Table 6.2 outlines scenarios for choosing between the t and z distributions in estimating the margin of error under different conditions.
Conditions |
Method |
---|---|
\(\sigma\) unknown and population is normally distributed |
Use Student t distribution. \(E = t_{\alpha/2} \cdot \dfrac{s}{\sqrt{n}}\) |
\(\sigma\) unknown and \(n > 30\) |
Use Student t distribution. \(E = t_{\alpha/2} \cdot \dfrac{s}{\sqrt{n}}\) |
\(\sigma\) known and population is normally distributed |
Use normal (z) distribution. \(E = z_{\alpha/2} \cdot \dfrac{\sigma}{\sqrt{n}}\) |
\(\sigma\) known and \(n > 30\) (though \(\sigma\) is rarely known) |
Use normal (z) distribution. \(E = z_{\alpha/2} \cdot \dfrac{\sigma}{\sqrt{n}}\) |
Population not normally distributed and \(n \leq 30\) |
Use the bootstrapping method or a nonparametric method. |
Explanation of Each Scenario:
When \(\sigma\) is unknown and the population is normally distributed:
Use the Student t distribution, regardless of sample size.
Calculate the margin of error as \(E = t_{\alpha/2} \cdot \dfrac{s}{\sqrt{n}}\), where \(s\) is the sample standard deviation.
When \(\sigma\) is unknown and the sample size is large (\(n > 30\)):
Use the Student t distribution.
The margin of error formula remains \(E = t_{\alpha/2} \cdot \dfrac{s}{\sqrt{n}}\).
When \(\sigma\) is known and the population is normally distributed:
Use the normal (\(z\)) distribution.
The margin of error is calculated as \(E = z_{\alpha/2} \cdot \dfrac{\sigma}{\sqrt{n}}\).
When \(\sigma\) is known and the sample size is large (\(n > 30\)):
Use the normal (\(z\)) distribution.
The margin of error formula remains \(E = z_{\alpha/2} \cdot \dfrac{\sigma}{\sqrt{n}}\), though it is noted that in practice, \(\sigma\) is rarely known.
When the population is not normally distributed and the sample size is small (\(n \leq 30\)):
Alternative methods like bootstrapping or nonparametric techniques are recommended.
Key Points
Student t distribution: Preferred when the population standard deviation is unknown, which is commonly the case in real-world studies.

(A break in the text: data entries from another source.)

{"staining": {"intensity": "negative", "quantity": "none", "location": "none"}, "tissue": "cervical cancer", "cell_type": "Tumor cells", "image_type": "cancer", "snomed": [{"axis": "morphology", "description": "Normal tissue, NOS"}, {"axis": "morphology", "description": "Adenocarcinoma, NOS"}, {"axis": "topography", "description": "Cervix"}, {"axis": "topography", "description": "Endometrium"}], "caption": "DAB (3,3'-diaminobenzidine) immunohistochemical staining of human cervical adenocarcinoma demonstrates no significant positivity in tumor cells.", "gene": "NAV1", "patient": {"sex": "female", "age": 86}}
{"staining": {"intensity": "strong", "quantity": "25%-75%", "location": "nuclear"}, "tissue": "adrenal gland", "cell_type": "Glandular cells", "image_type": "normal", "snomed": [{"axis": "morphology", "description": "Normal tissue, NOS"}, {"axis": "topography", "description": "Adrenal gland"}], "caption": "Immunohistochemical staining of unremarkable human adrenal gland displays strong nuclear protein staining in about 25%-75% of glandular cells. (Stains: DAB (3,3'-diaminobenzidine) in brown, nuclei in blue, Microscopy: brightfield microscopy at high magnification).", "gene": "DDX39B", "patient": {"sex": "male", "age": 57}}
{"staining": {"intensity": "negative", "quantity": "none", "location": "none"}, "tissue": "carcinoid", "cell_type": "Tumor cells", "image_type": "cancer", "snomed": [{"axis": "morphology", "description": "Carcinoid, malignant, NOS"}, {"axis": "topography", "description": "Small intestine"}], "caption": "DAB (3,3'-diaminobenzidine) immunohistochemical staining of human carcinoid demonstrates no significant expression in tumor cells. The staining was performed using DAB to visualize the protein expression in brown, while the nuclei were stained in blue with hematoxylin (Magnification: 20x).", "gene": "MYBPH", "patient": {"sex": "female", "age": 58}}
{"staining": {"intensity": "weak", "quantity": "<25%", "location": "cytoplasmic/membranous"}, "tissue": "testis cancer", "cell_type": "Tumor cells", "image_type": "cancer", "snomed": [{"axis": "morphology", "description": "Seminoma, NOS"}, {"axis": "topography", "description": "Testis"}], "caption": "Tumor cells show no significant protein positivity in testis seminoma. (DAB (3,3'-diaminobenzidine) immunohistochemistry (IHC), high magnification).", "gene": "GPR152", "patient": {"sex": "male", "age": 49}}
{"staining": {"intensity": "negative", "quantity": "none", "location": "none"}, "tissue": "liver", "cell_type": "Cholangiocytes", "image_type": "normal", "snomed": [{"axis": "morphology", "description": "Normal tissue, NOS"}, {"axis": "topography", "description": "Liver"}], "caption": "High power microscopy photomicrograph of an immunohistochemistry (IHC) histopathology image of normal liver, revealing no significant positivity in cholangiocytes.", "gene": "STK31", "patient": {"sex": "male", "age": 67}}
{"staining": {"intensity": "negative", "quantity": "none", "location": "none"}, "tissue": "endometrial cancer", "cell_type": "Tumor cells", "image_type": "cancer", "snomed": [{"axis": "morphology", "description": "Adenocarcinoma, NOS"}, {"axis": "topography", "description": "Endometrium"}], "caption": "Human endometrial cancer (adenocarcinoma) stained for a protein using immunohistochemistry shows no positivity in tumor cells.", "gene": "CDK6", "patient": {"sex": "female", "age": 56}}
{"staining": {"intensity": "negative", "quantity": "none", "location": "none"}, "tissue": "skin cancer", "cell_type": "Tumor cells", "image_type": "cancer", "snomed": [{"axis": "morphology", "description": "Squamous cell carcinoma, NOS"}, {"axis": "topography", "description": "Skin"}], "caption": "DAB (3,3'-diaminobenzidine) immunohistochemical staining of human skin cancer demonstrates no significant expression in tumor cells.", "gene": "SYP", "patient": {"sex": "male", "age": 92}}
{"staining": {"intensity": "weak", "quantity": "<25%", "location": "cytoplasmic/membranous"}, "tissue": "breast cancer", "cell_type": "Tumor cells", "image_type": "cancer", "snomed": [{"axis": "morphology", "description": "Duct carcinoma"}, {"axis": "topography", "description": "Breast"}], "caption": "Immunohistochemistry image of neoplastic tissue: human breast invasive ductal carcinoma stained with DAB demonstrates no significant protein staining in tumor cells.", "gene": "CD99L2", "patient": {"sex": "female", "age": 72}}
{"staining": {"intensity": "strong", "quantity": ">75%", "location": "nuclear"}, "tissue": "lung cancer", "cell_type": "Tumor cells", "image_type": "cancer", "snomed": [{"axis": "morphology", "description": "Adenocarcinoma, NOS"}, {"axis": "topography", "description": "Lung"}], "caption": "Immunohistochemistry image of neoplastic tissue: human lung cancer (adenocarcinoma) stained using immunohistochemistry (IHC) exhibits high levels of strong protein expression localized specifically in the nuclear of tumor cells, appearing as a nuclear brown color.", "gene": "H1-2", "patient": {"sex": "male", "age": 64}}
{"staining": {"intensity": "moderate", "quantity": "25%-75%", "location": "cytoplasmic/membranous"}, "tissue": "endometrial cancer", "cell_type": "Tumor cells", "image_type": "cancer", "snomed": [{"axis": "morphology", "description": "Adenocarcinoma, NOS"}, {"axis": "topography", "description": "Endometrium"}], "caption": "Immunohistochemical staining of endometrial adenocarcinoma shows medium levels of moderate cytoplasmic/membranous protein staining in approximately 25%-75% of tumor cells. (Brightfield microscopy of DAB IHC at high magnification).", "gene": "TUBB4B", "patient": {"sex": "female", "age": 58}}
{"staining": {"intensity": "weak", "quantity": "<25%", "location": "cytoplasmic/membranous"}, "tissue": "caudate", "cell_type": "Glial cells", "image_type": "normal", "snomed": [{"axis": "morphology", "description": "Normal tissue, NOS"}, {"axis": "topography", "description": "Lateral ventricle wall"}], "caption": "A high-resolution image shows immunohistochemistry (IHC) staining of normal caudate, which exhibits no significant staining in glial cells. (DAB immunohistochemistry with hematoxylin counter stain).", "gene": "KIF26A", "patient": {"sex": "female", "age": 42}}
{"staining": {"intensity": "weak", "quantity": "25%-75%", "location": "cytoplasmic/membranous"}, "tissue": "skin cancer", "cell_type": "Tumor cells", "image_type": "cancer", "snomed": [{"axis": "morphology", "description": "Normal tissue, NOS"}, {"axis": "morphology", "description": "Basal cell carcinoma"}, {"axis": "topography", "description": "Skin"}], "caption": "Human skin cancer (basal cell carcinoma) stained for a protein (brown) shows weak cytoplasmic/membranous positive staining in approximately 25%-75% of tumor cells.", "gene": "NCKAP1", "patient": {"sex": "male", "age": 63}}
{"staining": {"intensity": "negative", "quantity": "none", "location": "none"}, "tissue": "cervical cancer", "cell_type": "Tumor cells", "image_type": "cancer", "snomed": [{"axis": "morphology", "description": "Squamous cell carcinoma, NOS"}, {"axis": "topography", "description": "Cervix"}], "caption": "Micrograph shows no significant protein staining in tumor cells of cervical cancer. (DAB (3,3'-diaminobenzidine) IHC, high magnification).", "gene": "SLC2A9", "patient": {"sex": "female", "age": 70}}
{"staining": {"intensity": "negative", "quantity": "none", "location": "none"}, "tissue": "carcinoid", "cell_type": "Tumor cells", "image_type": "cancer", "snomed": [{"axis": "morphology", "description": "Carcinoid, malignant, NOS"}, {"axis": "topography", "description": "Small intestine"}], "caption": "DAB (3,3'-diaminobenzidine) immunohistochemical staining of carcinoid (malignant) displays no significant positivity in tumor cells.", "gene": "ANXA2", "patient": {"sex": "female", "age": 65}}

Large Sample Size (\(n > 30\)): The central limit theorem justifies assuming a normal distribution for large samples; however, the t distribution is recommended if \(\sigma\) is unknown.
Normal (\(z\)) distribution: Used when \(\sigma\) is known, though this scenario is rare in practice.
Small, Non-Normal Samples: When sample sizes are small and the population is non-normal, advanced methods like bootstrapping or nonparametric approaches should be used.
Margin of Error Calculations: The formulas provided calculate the margin of error (\(E\)) for confidence intervals, where \(\alpha/2\) represents the tail probability corresponding to the desired confidence level.